Fibroids can develop at various locations throughout the uterus at sizes ranging from undetectable seedlings to massive tumors that distort the shape of the uterus and obstruct nearby organ systems.¹ Fibroids receive the majority of their blood supply directly from the uterine arteries² and have a tendency to grow over time if left untreated.¹
Layers of the uterus
The healthy uterus is made up of three primary layers of tissue: the endometrium, the myometrium, and the perimetrium. The endometrium (inside layer) is the mucous membrane that lines the inside of the uterus. The endometrium thickens during the menstrual cycle and sheds to cause healthy bleeding during menstruation. The myometrium (middle layer) is composed primarily of smooth muscle cells (hence the prefix myo) whose primary function is uterine contraction - a normal physiological phenomenon occuring during the menstrual cycle, often termed “menstrual cramps”. The perimetrium (outer layer) lines the outside of the uterus.
Where do fibroids form?
Uterine fibroids are monoclonal tumors (originating from a single “bad” cell) that arise from uterine smooth muscle cells (myometrium). They can grow within the myometrium, on the outside of the uterus, just underneath the endometrium, or on small stalks inside or outside the uterus.
Clinically significant fibroids on the outside of the uterus can press on nearby organs such as the bladder or the gastrointestinal tract, causing sensations of pressure in the pelvis, frequent urination, difficulty urinating, or constipation. Alternatively, fibroids just under the inner lining of the uterus can cause heavy bleeding and contribute to iron-deficiency anemia. Because they inhabit the uterus - altering its shape and function - fibroids may also contribute to menstrual cycle abnormalities, pain during intercourse, and pregnancy challenges.³⁻⁶
 Pelage, J.-P., Cazejust, J., Pluot, E., Le Dref, O., Laurent, A., Spies, J. B., … Lacombe, P. (2005). Uterine Fibroid Vascularization and Clinical Relevance to Uterine Fibroid Embolization. Radiographics, 25, S99–S117.
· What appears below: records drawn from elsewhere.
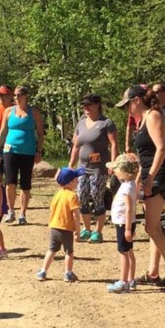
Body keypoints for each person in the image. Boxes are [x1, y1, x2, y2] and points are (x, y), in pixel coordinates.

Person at [120, 85, 165, 287]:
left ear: (136, 100)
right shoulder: (143, 120)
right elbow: (146, 155)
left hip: (158, 177)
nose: (126, 110)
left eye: (127, 105)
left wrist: (149, 178)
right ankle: (153, 272)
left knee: (151, 228)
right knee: (153, 226)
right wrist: (139, 176)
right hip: (149, 175)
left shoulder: (154, 116)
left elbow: (162, 148)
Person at [69, 94, 118, 243]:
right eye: (84, 105)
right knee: (82, 196)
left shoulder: (106, 123)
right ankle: (86, 228)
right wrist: (71, 164)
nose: (86, 108)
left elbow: (114, 144)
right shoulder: (81, 123)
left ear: (97, 105)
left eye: (89, 105)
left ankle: (98, 231)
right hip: (82, 167)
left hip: (99, 168)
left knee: (97, 195)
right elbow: (76, 145)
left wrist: (113, 164)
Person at [0, 85, 44, 225]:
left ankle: (23, 213)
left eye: (19, 95)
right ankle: (11, 211)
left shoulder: (34, 112)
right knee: (10, 182)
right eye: (15, 95)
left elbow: (40, 134)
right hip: (10, 150)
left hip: (28, 152)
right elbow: (2, 132)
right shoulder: (9, 111)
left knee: (25, 184)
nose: (16, 98)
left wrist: (38, 151)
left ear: (26, 96)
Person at [36, 166, 84, 282]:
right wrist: (78, 231)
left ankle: (42, 271)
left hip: (54, 227)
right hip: (66, 228)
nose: (77, 181)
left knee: (51, 250)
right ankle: (68, 273)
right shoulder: (72, 196)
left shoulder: (57, 194)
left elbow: (52, 209)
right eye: (76, 179)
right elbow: (75, 215)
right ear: (70, 182)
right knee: (69, 252)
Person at [106, 155, 139, 293]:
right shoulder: (130, 185)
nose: (114, 172)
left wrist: (127, 229)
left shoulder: (126, 188)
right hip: (127, 223)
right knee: (129, 251)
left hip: (123, 224)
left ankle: (123, 282)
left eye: (116, 169)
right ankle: (131, 279)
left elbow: (129, 208)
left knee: (123, 252)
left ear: (125, 171)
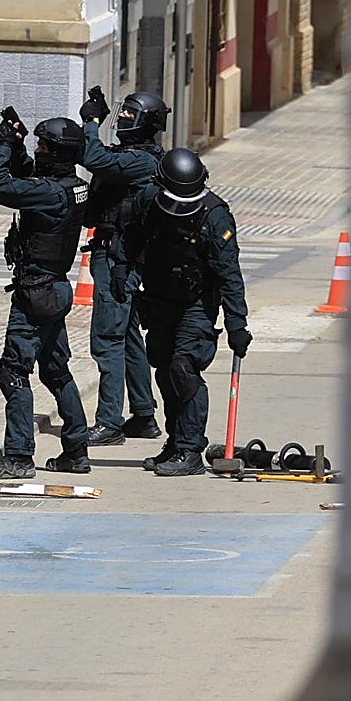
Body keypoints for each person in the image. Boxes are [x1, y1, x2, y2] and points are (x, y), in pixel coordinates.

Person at [114, 147, 252, 476]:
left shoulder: (214, 216)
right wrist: (122, 270)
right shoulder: (148, 201)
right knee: (163, 369)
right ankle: (175, 442)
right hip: (159, 297)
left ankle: (191, 451)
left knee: (183, 368)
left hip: (197, 303)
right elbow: (132, 237)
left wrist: (237, 324)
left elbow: (229, 274)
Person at [0, 116, 92, 478]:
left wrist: (0, 148)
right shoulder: (74, 187)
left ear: (57, 153)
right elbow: (29, 177)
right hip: (54, 289)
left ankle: (18, 457)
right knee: (56, 371)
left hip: (35, 293)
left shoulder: (50, 193)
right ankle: (76, 450)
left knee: (12, 373)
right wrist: (16, 147)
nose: (38, 151)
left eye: (43, 146)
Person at [77, 89, 165, 446]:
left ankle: (109, 422)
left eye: (131, 114)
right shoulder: (128, 156)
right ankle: (143, 414)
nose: (124, 119)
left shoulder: (142, 161)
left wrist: (90, 122)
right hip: (117, 256)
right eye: (123, 112)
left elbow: (93, 158)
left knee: (107, 341)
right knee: (127, 336)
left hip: (119, 259)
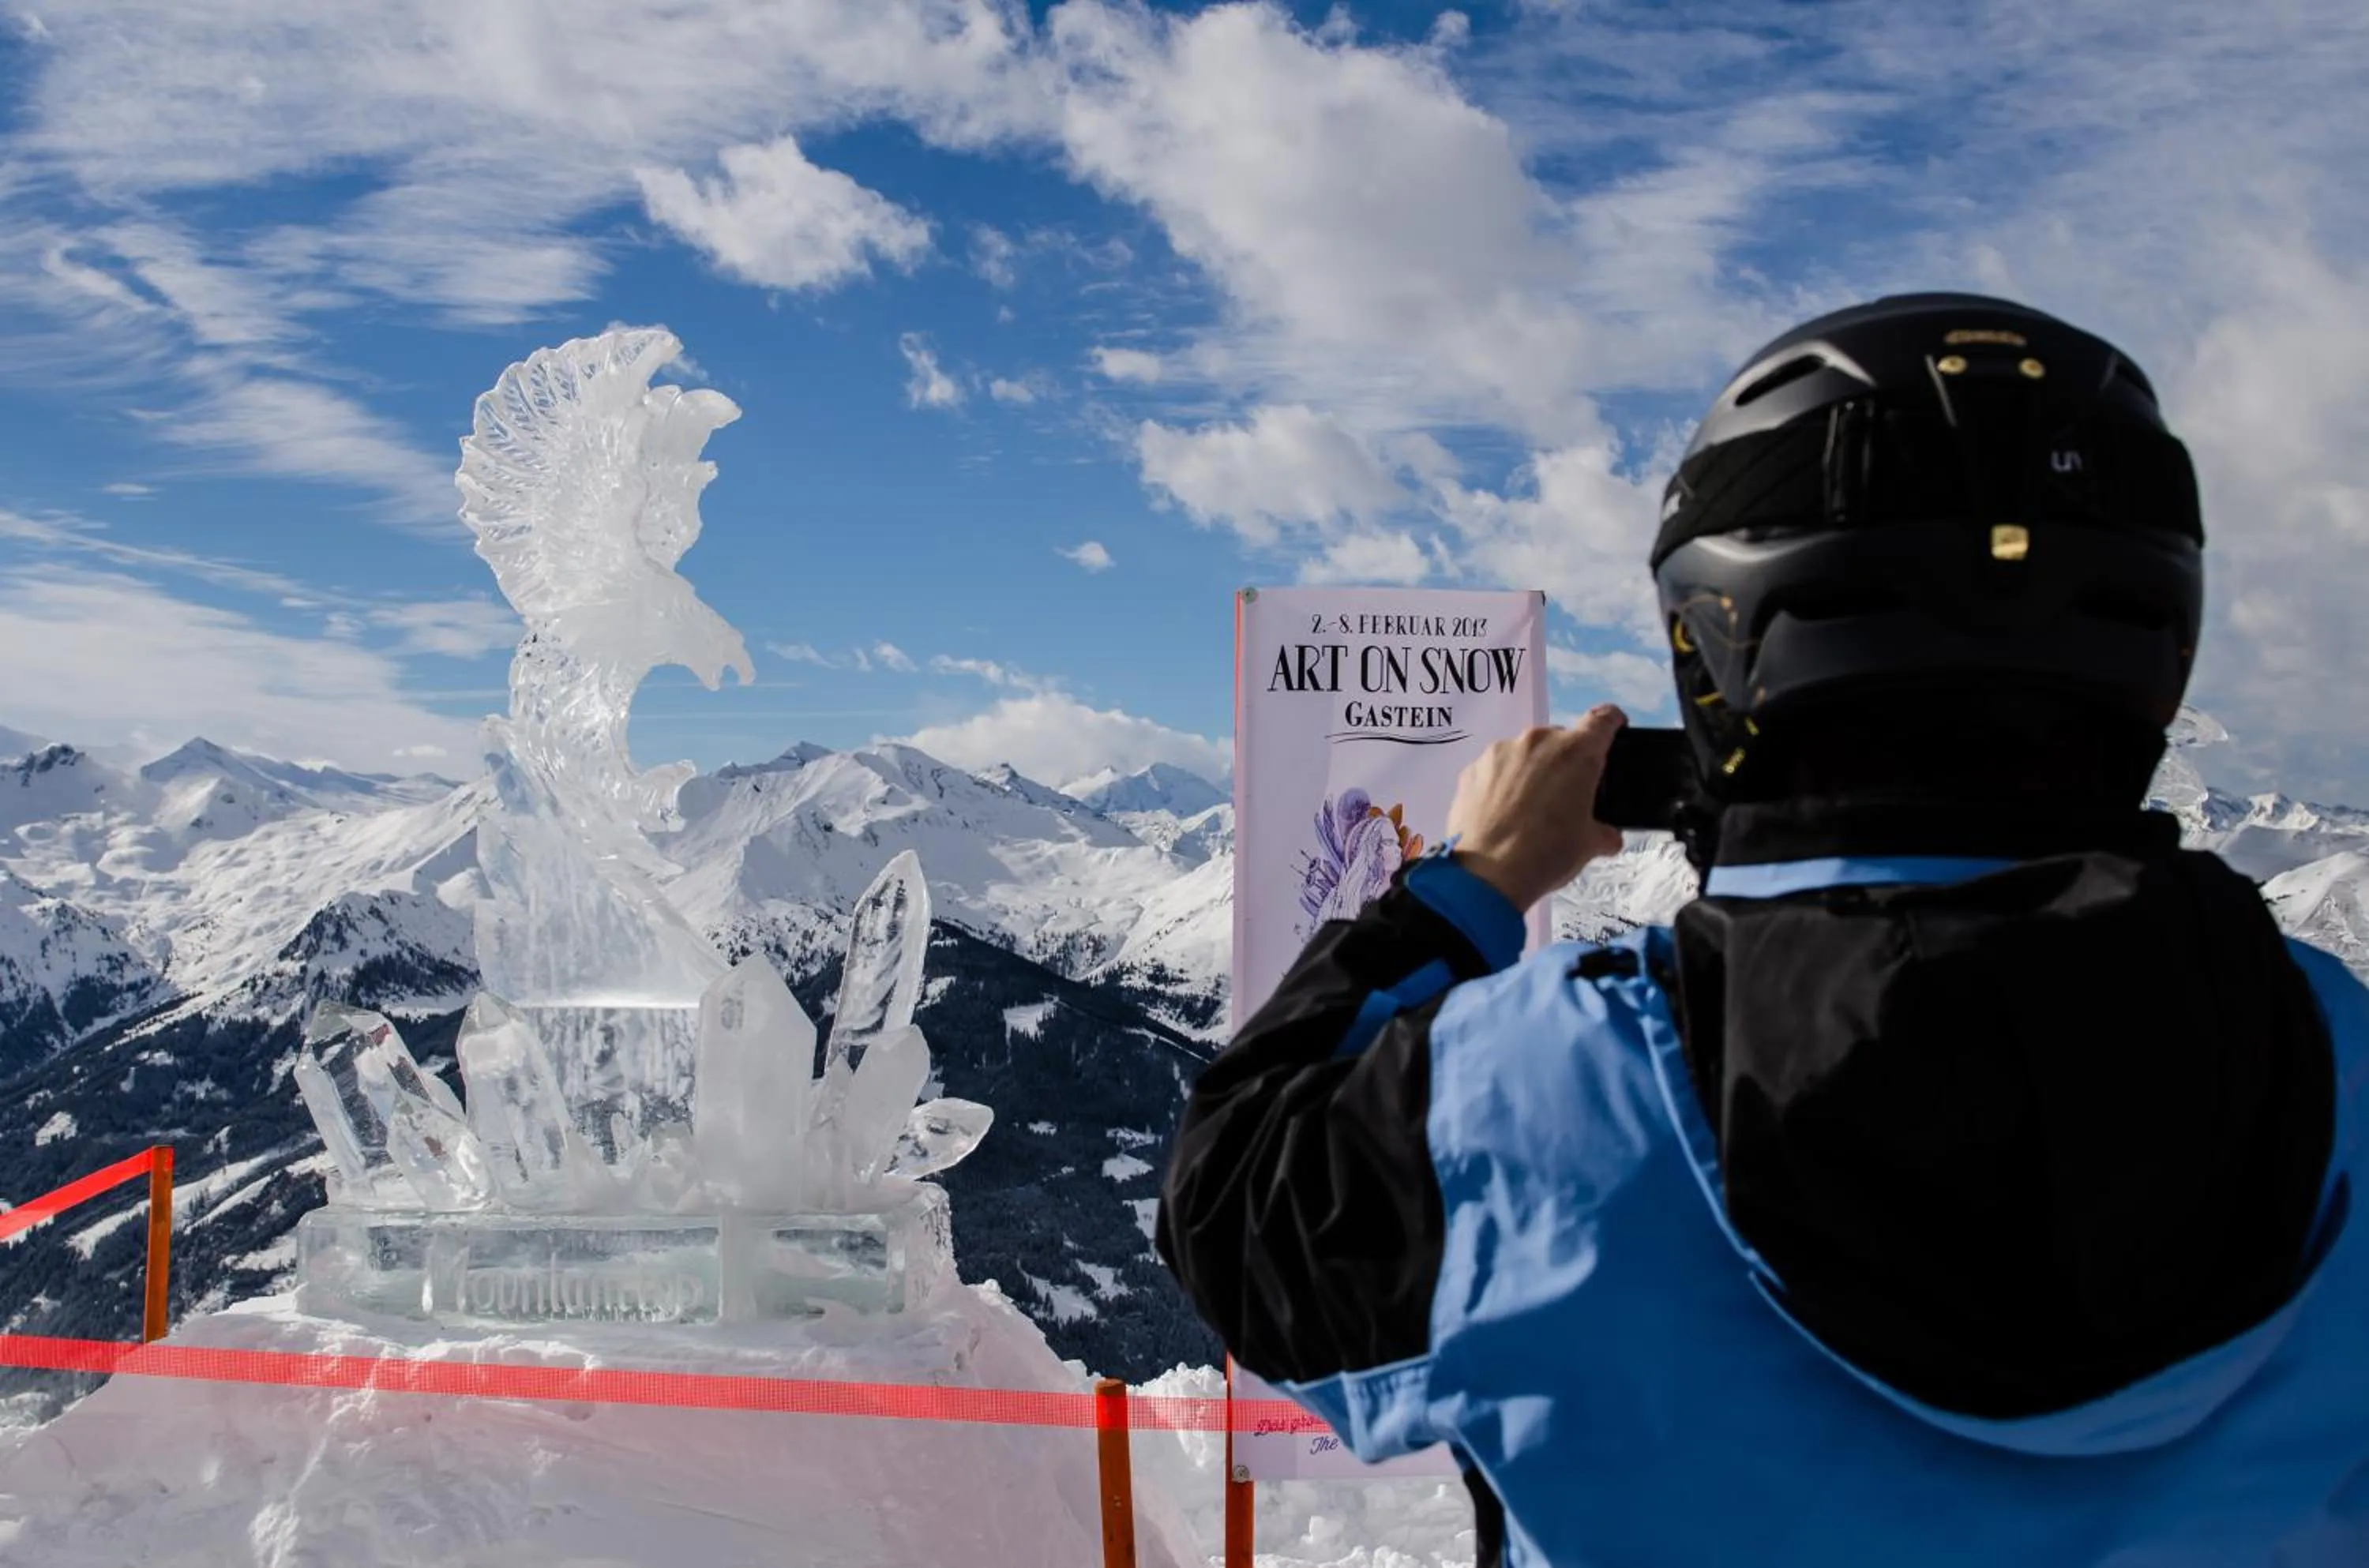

 Peddada, S. D., Laughlin, S. K., Miner, K., Guyon, J.-P., Haneke, K., Vahdat, H. L., … Baird, D. D. (2008). Growth of uterine leiomyomata among premenopausal black and white women. Proceedings of the National Academy of Sciences, 105(50), 19887–19892.
 Khan, A. T., Shehmar, M., Gupta, J. K., & Gupta, J. (2014). Uterine fibroids: current perspectives. International Journal of Women’s Health, 6, 95–114.
 Zimmermann, A., Bernuit, D., Gerlinger, C., Schaefers, M., & Geppert, K. (2012). Prevalence, symptoms and management of uterine fibroids: An international internet-based survey of 21,746 women. BMC Women’s Health, 12(1), 6.
 Gupta, S., Jose, J., & Manyonda, I. (2008). Clinical presentation of fibroids. Best Practice and Research: Clinical Obstetrics and Gynaecology, 22(4), 615–626.
 Duhan, N., & Sirohiwal, D. (2010). Uterine myomas revisited. European Journal of Obstetrics Gynecology and Reproductive Biology, 152(2), 119–125.